FYI: The program I used to do the frame-by-frame analysis is Avidemux and it is free — see http://fixounet.free.fr/avidemux for the download, etc.

Camp Perry and Other Videos

Clark Hardesty has produced a number of Bullseye-related videos. Some are “meet the person” videos while others were made at the firing line. All are very well done and worth watching.

Clark’s videos and his associated blog are available at
http://clark2245.blogspot.com/.

If you learn by watching, all of these have something to teach.

Good shooting!

2 thoughts on “Learning By Seeing

  1. And I thought I was long winded?

    In all seriousness, you’ve made or observed an awful lot from watching this video, more than me. I was planning a post about this video but never got around to it. It’s stunning to watch, especially from a shooter’s perspective. But I did take this a step further by asking Andy Moody about this video last Saturday (computer notebooks are handy little buggers).

    What he told me just about put me on the floor.

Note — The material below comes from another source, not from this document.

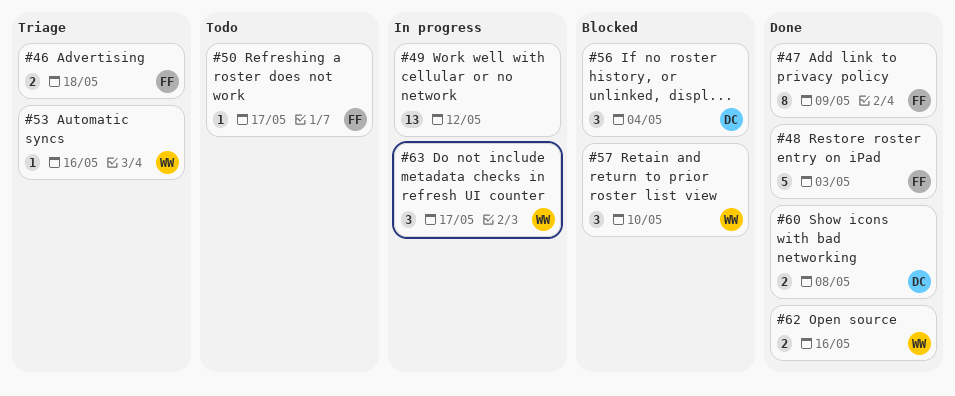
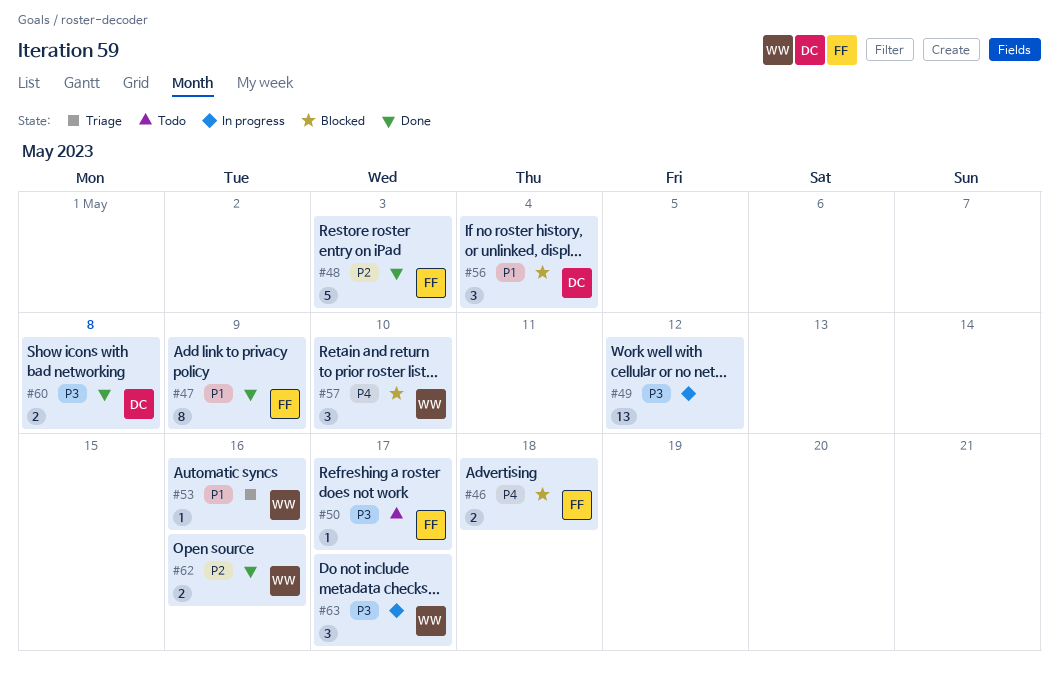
#46, status: Triage -> Blocked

Apparently the Marine Corps Marksmanship Unit has been producing both instructional and scientific shooting videos for over twenty years. Yes, I did ask how some lowly Bullseye shooter like me could get his mitts on them. Andy gave me a one word answer: “Sorry.” Brian pointed out that they use high speed digital video today on a single shooter basis as a training tool.

  2. I’m a visual learner — I learn by seeing, as in “seeing is believing.” And yeah, I saw a lot in this video.

    The trick with video or any other “learning tool” is knowing how to use the information it makes available. It’s one thing to notice the things the shooter is doing right or that don’t matter as I’ve done here, but it’s quite another to notice what a novice or other shooter might be doing wrong, and then more importantly, to know which one to fix first, and how to get the shooter to fix it.

    That’s where an expert instructor comes in. A really good one may see more than one thing going wrong and will know which potential “fix” will have the most “bang for the buck.”

    And a good teacher will also understand the shooter’s temperament and have a good idea how to get that individual shooter to put that change into effect.

    Those of us who are attempting to be self-taught in this sport are at a serious disadvantage. Bullseye is very difficult sport and as others have observed, it’s 90% mental. Getting the physical 10% right is where this video comes in and the best we can sometimes do is to mimic the experts.

    And the Marines are certainly that.